Acute cytomegalovirus infection associated with the onset of inflammatory bowel disease.

作者信息

Hussein Khetam, Hayek Tony, Yassin Kamel, Fischer Doron, Vlodavsky Eugene, Kra-Oz Zipora, Hamoud Shadi

机构信息

Department of Internal Medicine E, , Rambam Medical Center, Haifa, Israel.

出版信息

Am J Med Sci. 2006 Jan;331(1):40-3. doi: 10.1097/00000441-200601000-00012.

Abstract

A 29-year-old man was admitted with high-grade fever, crampy abdominal pain, and watery diarrhea that had persisted for 2 weeks before his admission. Symptomatic treatment (acetaminophen only) was of no benefit.

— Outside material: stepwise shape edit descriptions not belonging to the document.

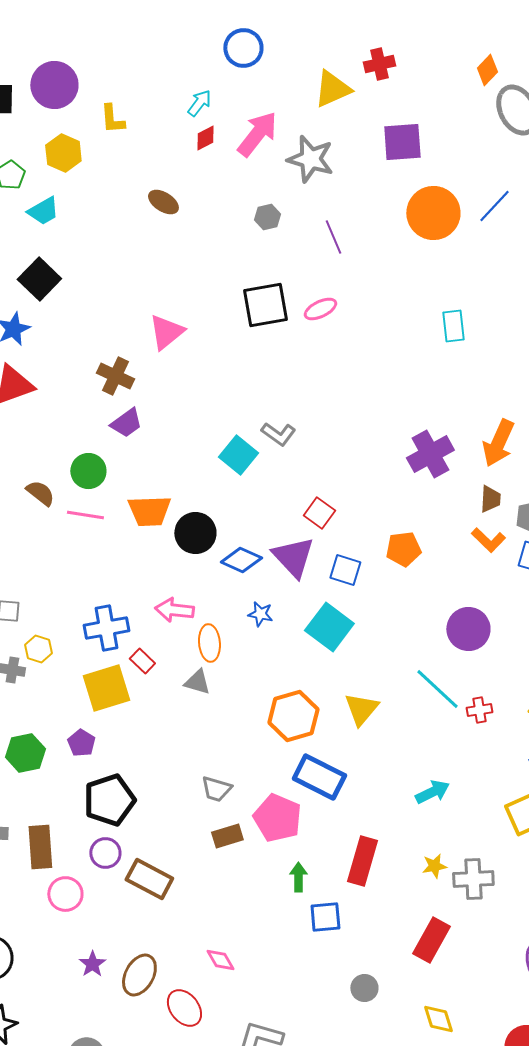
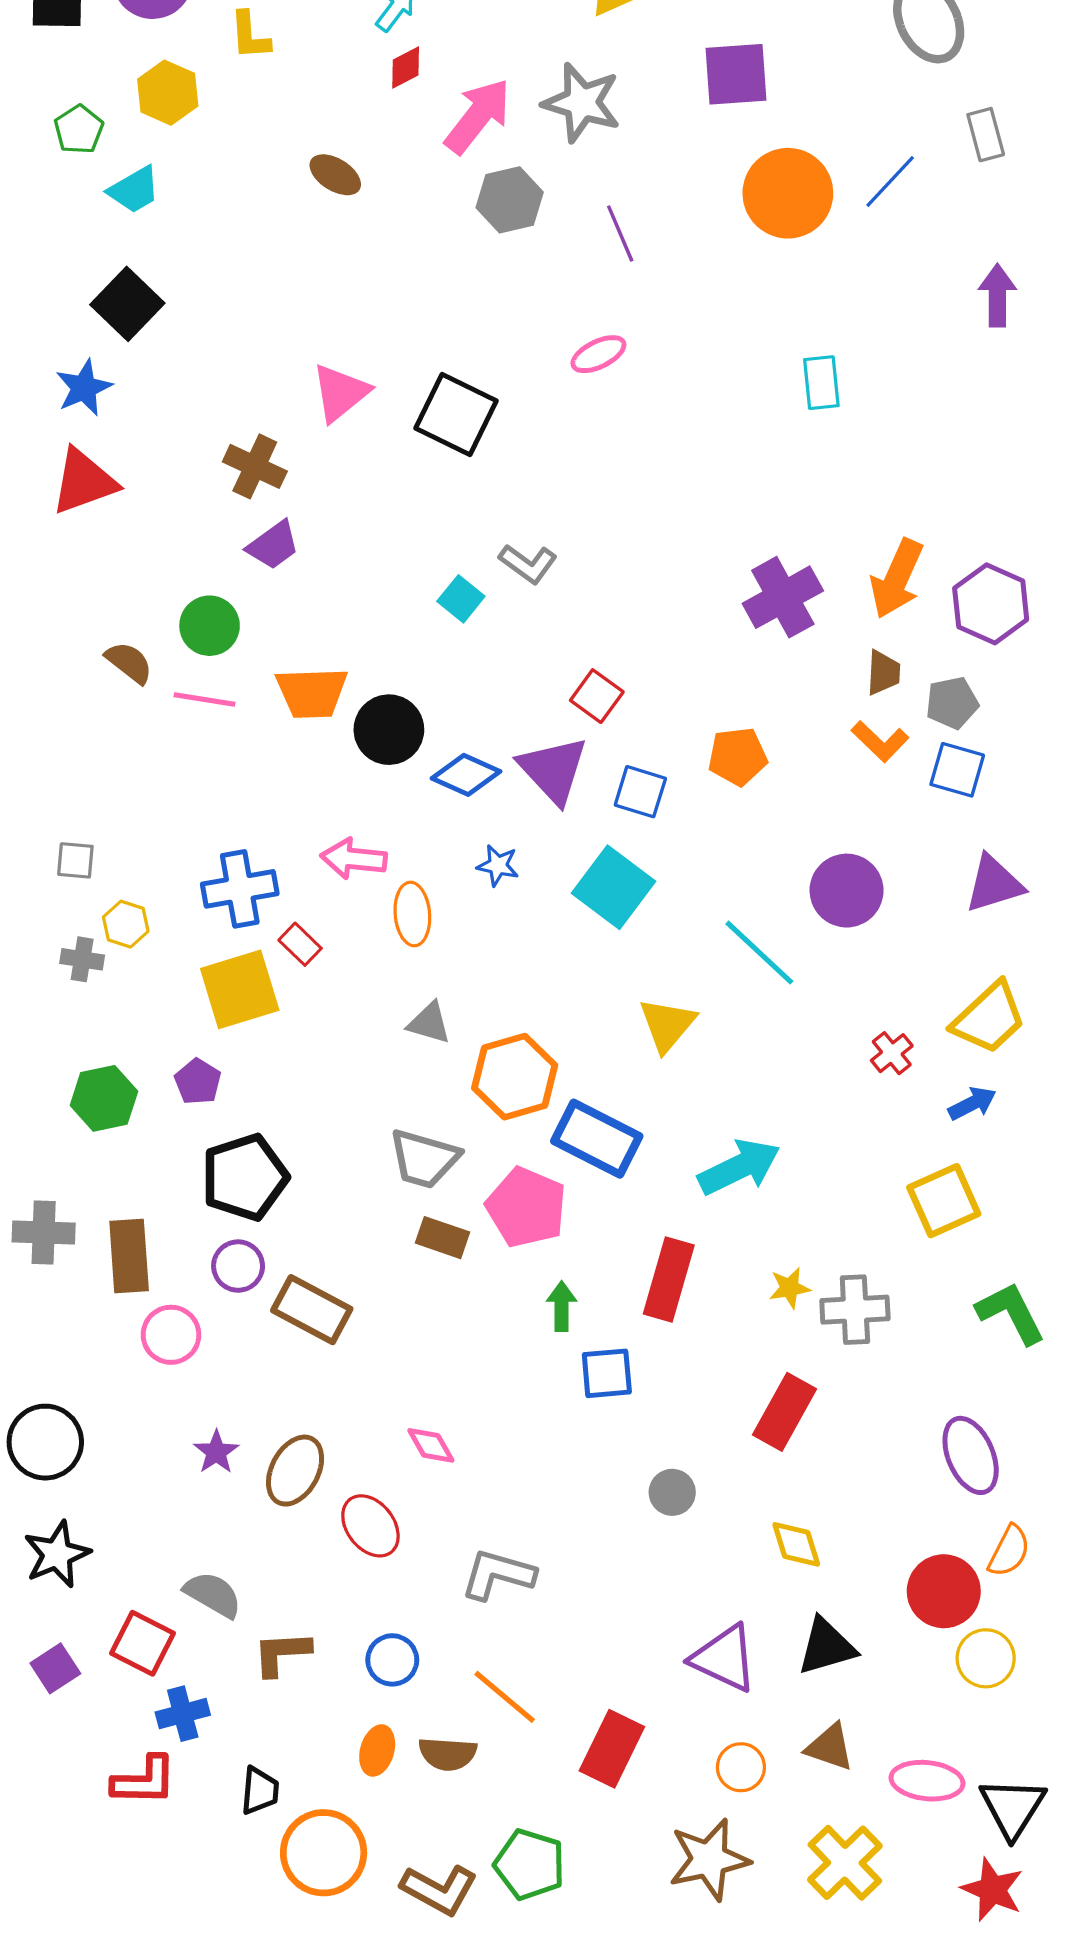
pink arrow: (257, 134) -> (478, 116), moved
gray hexagon: (267, 217) -> (510, 200), size x1.5
black square: (265, 305) -> (456, 414), moved, turned 36
cyan square: (238, 455) -> (461, 599), size x0.7
gray triangle: (197, 682) -> (429, 1023), moved
cyan line: (437, 689) -> (759, 953), moved
red cross: (479, 710) -> (892, 1053), moved, turned -30
orange hexagon: (293, 716) -> (515, 1077), moved
gray trapezoid: (216, 789) -> (424, 1159), size x1.4
cyan arrow: (432, 792) -> (739, 1167), moved, size x1.4
brown rectangle: (227, 836) -> (443, 1238), turned 36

On physical examination, there was diffuse abdominal tenderness. Laboratory tests showed a leukomoid reaction with atypical lymphocytosis, and serology tests revealed acute cytomegalovirus infection. Abdominal computed tomography and colonoscopy revealed an inflammatory process involving the large intestine. On histologic examinations of intestinal biopsy samples, there was an active inflammation with no inclusion bodies. The patient was treated with ganciclovir with only mild improvement. Adding 5-aminosalicylic acid caused little further improvement. Repeated colonoscopy performed 2 months later showed severe chronic ulcerative colitis. Only the addition of systemic steroids caused complete resolution of the symptoms. On review of the literature (Medline search for cytomegalovirus colitis in immunocompetent patients), 18 cases were found. On follow-up, 10 of these patients were found to have inflammatory bowel disease.

摘要

一名29岁男性因高热、痉挛性腹痛及水样腹泻入院,这些症状在入院前已持续2周。对症治疗(仅用对乙酰氨基酚)无效。体格检查发现全腹压痛。实验室检查显示类白血病反应伴非典型淋巴细胞增多,血清学检查显示急性巨细胞病毒感染。腹部计算机断层扫描和结肠镜检查显示大肠有炎症过程。肠道活检样本的组织学检查显示有活动性炎症,但无包涵体。患者接受更昔洛韦治疗后仅有轻微改善。加用5-氨基水杨酸后改善甚微。2个月后重复结肠镜检查显示为严重慢性溃疡性结肠炎。仅加用全身性类固醇后症状完全缓解。查阅文献(通过医学文献数据库检索免疫功能正常患者的巨细胞病毒性结肠炎),共发现18例。随访发现,其中10例患者患有炎症性肠病。